In regards of the SSD and the second 2.5" slot - what I meant, is you'll need to replace your optical drive with a HDD caddy, like this one:
http://www.ebay.com/itm/9-5mm-Unive...611338?hash=item210c33548a:g:VLcAAOSwdU1W86FV

DVDs are long dead, so it won't be much of a loss. 
A 60GB SSD is cheap. You can get one for ~$30-35 new. Even cheaper, if used.
Something like SP S60, or a Kingston V300 should suffice.
http://www.newegg.com/Product/Product.aspx?Item=N82E16820301254

It will be underperforming on SATA-II interface, but still it will give you super-boost in boot speed and overall productivity. 
I think getting a cheap SSD outweights all of your planned upgrades combined.
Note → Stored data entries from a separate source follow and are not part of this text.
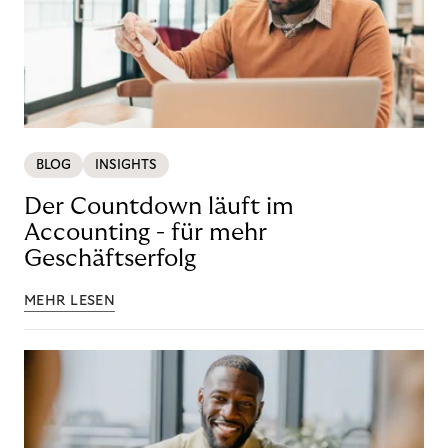
BLOG
INSIGHTS
Der Countdown läuft im
Accounting - für mehr
Geschäftserfolg
MEHR LESEN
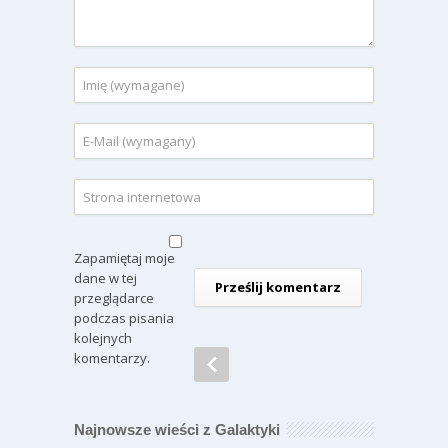
Zapamiętaj moje
dane w tej
przeglądarce
podczas pisania
kolejnych
komentarzy.
Najnowsze wieści z Galaktyki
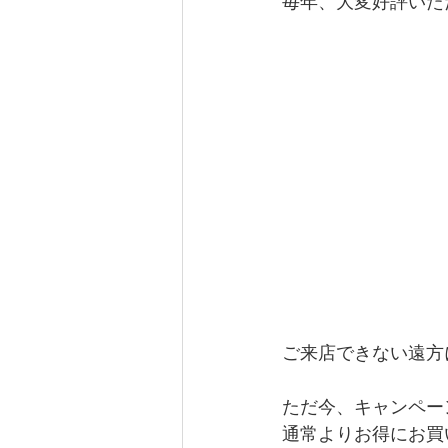
毎年、大変好評いた
ご来店できない遠方
ただ今、キャンペー
通常よりお得にお買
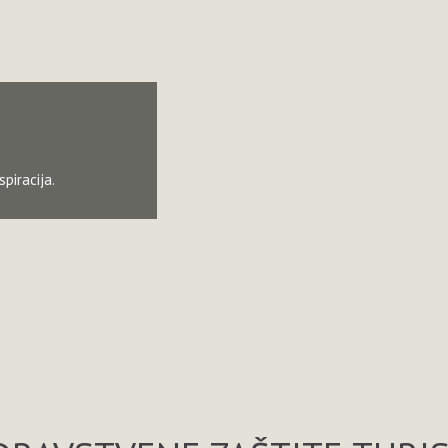
spiracija.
Trust me and all of us, who mentioned SSD in this thread.


----------



## Vulcansheart (Jan 8, 2017)

silentbogo said:


> I think getting a cheap SSD outweights all of your planned upgrades combined.


^^ truth


----------



## Arjai (Jan 9, 2017)

I thought my Asus i5 lappy was awesome!!

Then I bought an SSD. Worth EVERY PENNY!!
Previous to the SSD I bought an 8GB upgrade to memory. Was using RAMDisk to help speeds. It was ok, if limited.
SSD? Did I mention it was worth EVERY PENNY? I have SATA II wiring and it is still, WORTH EVERY PENNY!!

Get the SSD, then worry about the whole CPU crap. Your Laptop will act, *Newer Than It Should!!


*


----------



## Komshija (Jan 9, 2017)

Thanks, guys. I'll go with SSD and some time later possibly with CPU and PSU. If I remove CPU and PSU from the equasion, I might shoot straight towards the 480 GB SSD.


----------